- Opening Delimiter -

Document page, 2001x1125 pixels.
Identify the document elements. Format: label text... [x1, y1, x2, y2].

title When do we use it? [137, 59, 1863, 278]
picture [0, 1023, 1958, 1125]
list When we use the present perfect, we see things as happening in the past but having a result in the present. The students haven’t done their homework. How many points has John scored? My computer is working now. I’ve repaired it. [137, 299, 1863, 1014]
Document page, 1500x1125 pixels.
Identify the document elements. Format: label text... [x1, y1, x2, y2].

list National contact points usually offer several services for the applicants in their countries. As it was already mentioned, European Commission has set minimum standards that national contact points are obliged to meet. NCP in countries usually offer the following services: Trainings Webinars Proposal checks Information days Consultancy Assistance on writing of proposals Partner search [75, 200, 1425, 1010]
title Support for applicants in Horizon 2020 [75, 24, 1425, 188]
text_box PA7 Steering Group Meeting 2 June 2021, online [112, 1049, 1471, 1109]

- Closing Delimiter -
- Opening Delimiter -

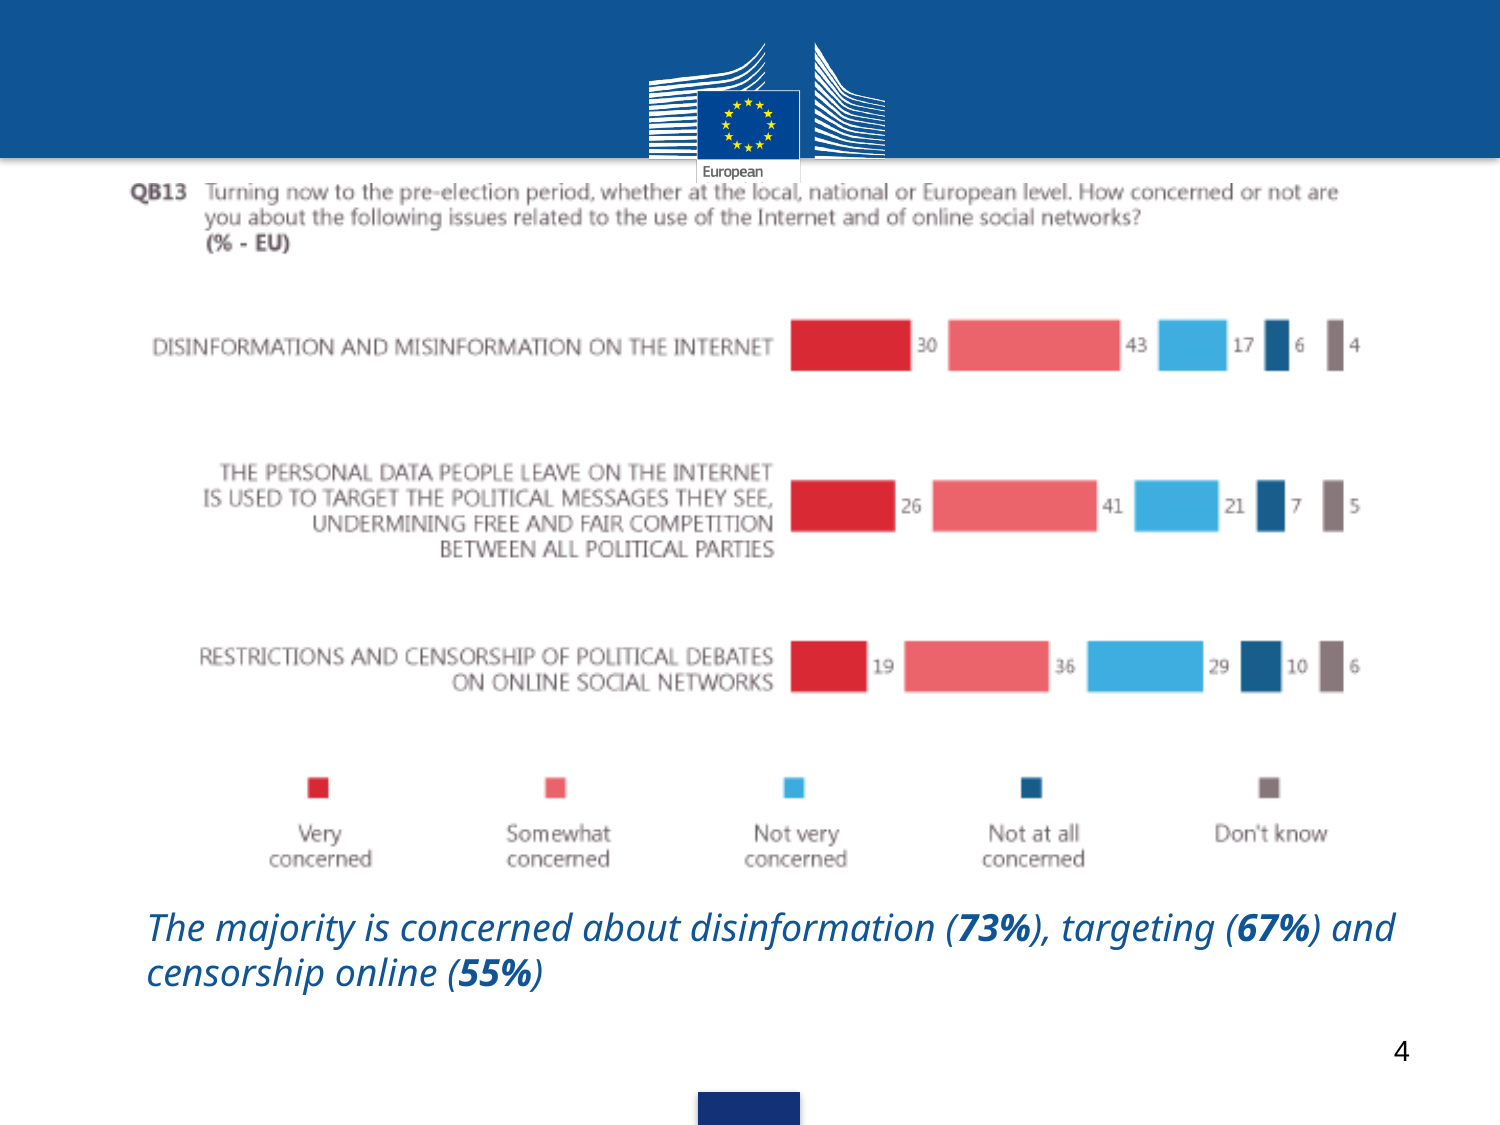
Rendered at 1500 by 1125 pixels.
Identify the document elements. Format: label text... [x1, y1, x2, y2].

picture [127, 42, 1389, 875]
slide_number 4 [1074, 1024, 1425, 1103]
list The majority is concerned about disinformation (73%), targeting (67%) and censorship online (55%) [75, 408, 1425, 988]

- Closing Delimiter -

• Activity:
Given the data above, transcribe exactly the lines from the one containing "Document page, 2001x1125 pixels." down to the one containing "Document page, 1500x1125 pixels.", and no others.

• Written response:
Document page, 2001x1125 pixels.
Identify the document elements. Format: label text... [x1, y1, x2, y2].

title When do we use it? [137, 59, 1863, 278]
picture [0, 1023, 1958, 1125]
list When we use the present perfect, we see things as happening in the past but having a result in the present. The students haven’t done their homework. How many points has John scored? My computer is working now. I’ve repaired it. [137, 299, 1863, 1014]
Document page, 1500x1125 pixels.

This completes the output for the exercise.